*Goal*: Reproduce the rows from the line with "On Wednesday, which" through the end of the records, changing every "bottom edge" to "lower edge" and leaving everything else as it is.

[Records]
* * * *

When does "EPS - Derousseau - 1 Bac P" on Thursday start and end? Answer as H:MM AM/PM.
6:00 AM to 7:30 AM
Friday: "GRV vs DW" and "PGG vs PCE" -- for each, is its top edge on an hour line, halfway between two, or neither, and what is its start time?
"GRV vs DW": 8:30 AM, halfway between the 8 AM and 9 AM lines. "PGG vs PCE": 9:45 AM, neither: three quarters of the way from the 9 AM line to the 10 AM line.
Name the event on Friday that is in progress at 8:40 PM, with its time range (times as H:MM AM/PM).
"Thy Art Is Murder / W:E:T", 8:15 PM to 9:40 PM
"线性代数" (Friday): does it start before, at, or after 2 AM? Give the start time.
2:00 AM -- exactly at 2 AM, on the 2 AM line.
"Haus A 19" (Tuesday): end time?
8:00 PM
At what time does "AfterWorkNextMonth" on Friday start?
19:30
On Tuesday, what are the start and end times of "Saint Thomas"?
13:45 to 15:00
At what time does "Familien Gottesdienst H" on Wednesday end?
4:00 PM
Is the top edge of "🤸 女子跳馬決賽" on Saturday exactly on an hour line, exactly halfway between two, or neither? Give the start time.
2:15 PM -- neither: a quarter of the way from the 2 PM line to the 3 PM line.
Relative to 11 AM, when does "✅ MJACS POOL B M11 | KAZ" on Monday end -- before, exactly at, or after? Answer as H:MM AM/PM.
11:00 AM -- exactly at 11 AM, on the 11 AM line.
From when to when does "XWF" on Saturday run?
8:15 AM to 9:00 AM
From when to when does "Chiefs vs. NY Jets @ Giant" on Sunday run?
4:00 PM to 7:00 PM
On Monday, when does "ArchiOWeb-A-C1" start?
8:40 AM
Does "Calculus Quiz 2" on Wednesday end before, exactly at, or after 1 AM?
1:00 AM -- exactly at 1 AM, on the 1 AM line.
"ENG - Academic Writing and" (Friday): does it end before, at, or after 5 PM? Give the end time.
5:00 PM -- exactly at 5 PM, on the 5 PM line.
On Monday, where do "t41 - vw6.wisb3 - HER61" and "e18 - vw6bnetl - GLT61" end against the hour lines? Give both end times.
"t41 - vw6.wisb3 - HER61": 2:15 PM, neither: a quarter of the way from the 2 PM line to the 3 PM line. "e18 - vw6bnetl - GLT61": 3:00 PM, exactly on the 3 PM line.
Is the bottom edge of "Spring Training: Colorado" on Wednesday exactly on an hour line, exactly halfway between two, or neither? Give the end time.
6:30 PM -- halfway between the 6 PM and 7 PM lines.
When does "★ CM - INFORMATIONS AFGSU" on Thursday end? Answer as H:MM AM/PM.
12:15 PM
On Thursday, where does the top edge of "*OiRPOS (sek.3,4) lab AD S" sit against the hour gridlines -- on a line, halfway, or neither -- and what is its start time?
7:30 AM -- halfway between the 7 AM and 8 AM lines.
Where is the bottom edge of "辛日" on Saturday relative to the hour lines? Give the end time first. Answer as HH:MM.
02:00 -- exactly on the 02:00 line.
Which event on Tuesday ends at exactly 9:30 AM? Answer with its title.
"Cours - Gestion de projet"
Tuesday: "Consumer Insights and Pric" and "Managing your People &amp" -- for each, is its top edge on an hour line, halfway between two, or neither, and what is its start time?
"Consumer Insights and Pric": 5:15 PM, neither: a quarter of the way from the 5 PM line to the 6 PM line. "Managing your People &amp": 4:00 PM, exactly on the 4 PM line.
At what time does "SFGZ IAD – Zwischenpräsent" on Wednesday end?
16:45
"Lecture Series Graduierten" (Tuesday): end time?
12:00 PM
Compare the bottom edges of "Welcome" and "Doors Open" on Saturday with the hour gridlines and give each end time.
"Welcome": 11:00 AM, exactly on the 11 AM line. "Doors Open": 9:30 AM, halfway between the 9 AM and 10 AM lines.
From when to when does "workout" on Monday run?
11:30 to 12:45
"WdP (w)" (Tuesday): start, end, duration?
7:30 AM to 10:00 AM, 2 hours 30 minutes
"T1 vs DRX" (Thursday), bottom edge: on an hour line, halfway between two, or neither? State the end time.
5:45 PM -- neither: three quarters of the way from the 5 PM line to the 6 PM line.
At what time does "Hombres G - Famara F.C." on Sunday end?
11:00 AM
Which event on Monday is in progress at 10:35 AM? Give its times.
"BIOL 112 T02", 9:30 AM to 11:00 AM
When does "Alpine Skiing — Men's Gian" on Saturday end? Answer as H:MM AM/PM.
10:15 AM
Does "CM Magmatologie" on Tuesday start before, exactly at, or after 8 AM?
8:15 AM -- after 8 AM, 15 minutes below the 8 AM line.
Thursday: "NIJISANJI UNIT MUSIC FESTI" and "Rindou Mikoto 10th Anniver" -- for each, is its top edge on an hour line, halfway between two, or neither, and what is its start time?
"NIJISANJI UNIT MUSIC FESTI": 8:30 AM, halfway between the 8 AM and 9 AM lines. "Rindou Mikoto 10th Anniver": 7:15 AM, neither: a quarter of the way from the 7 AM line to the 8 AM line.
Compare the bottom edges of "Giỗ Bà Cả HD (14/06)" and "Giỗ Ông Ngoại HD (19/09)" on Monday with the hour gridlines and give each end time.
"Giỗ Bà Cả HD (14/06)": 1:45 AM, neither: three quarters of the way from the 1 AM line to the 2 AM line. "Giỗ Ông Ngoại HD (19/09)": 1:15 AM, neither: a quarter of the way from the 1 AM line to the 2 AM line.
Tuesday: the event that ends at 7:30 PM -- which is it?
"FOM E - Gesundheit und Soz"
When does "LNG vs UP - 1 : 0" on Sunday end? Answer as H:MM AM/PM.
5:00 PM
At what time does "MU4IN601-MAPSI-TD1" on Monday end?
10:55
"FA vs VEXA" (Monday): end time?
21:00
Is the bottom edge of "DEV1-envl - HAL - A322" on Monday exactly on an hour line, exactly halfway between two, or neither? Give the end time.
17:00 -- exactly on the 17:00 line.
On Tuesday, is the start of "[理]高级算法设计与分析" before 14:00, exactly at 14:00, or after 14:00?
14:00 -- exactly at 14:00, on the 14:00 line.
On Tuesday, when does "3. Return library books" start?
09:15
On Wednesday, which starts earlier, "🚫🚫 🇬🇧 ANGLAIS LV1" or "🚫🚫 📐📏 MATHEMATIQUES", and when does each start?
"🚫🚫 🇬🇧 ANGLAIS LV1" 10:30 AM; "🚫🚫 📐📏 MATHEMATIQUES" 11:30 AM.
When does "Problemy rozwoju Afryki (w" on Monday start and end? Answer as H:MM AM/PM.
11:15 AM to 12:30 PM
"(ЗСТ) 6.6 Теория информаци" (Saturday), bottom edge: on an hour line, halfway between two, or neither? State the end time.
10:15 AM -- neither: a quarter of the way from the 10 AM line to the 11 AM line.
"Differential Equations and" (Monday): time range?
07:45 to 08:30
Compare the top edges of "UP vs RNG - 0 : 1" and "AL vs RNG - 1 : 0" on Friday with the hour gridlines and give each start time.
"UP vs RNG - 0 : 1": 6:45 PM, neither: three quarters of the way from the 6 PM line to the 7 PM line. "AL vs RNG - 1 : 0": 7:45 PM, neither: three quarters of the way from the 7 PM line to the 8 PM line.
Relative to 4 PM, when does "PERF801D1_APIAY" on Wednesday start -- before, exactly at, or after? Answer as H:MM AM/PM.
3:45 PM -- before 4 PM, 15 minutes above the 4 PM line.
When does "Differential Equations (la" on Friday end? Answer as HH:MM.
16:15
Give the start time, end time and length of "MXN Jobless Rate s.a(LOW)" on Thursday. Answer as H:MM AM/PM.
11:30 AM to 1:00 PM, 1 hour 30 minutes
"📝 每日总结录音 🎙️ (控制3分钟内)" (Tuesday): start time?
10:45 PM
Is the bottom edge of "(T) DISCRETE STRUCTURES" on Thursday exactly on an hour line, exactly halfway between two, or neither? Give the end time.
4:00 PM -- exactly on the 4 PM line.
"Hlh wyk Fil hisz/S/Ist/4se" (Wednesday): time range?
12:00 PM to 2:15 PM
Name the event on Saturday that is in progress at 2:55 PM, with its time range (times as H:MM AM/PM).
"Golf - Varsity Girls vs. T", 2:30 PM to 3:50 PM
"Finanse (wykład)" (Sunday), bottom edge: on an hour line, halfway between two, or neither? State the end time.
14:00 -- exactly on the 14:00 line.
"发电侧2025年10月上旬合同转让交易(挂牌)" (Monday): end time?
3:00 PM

* * * *

*Answer to the exercise*:
On Wednesday, which starts earlier, "🚫🚫 🇬🇧 ANGLAIS LV1" or "🚫🚫 📐📏 MATHEMATIQUES", and when does each start?
"🚫🚫 🇬🇧 ANGLAIS LV1" 10:30 AM; "🚫🚫 📐📏 MATHEMATIQUES" 11:30 AM.
When does "Problemy rozwoju Afryki (w" on Monday start and end? Answer as H:MM AM/PM.
11:15 AM to 12:30 PM
"(ЗСТ) 6.6 Теория информаци" (Saturday), lower edge: on an hour line, halfway between two, or neither? State the end time.
10:15 AM -- neither: a quarter of the way from the 10 AM line to the 11 AM line.
"Differential Equations and" (Monday): time range?
07:45 to 08:30
Compare the top edges of "UP vs RNG - 0 : 1" and "AL vs RNG - 1 : 0" on Friday with the hour gridlines and give each start time.
"UP vs RNG - 0 : 1": 6:45 PM, neither: three quarters of the way from the 6 PM line to the 7 PM line. "AL vs RNG - 1 : 0": 7:45 PM, neither: three quarters of the way from the 7 PM line to the 8 PM line.
Relative to 4 PM, when does "PERF801D1_APIAY" on Wednesday start -- before, exactly at, or after? Answer as H:MM AM/PM.
3:45 PM -- before 4 PM, 15 minutes above the 4 PM line.
When does "Differential Equations (la" on Friday end? Answer as HH:MM.
16:15
Give the start time, end time and length of "MXN Jobless Rate s.a(LOW)" on Thursday. Answer as H:MM AM/PM.
11:30 AM to 1:00 PM, 1 hour 30 minutes
"📝 每日总结录音 🎙️ (控制3分钟内)" (Tuesday): start time?
10:45 PM
Is the lower edge of "(T) DISCRETE STRUCTURES" on Thursday exactly on an hour line, exactly halfway between two, or neither? Give the end time.
4:00 PM -- exactly on the 4 PM line.
"Hlh wyk Fil hisz/S/Ist/4se" (Wednesday): time range?
12:00 PM to 2:15 PM
Name the event on Saturday that is in progress at 2:55 PM, with its time range (times as H:MM AM/PM).
"Golf - Varsity Girls vs. T", 2:30 PM to 3:50 PM
"Finanse (wykład)" (Sunday), lower edge: on an hour line, halfway between two, or neither? State the end time.
14:00 -- exactly on the 14:00 line.
"发电侧2025年10月上旬合同转让交易(挂牌)" (Monday): end time?
3:00 PM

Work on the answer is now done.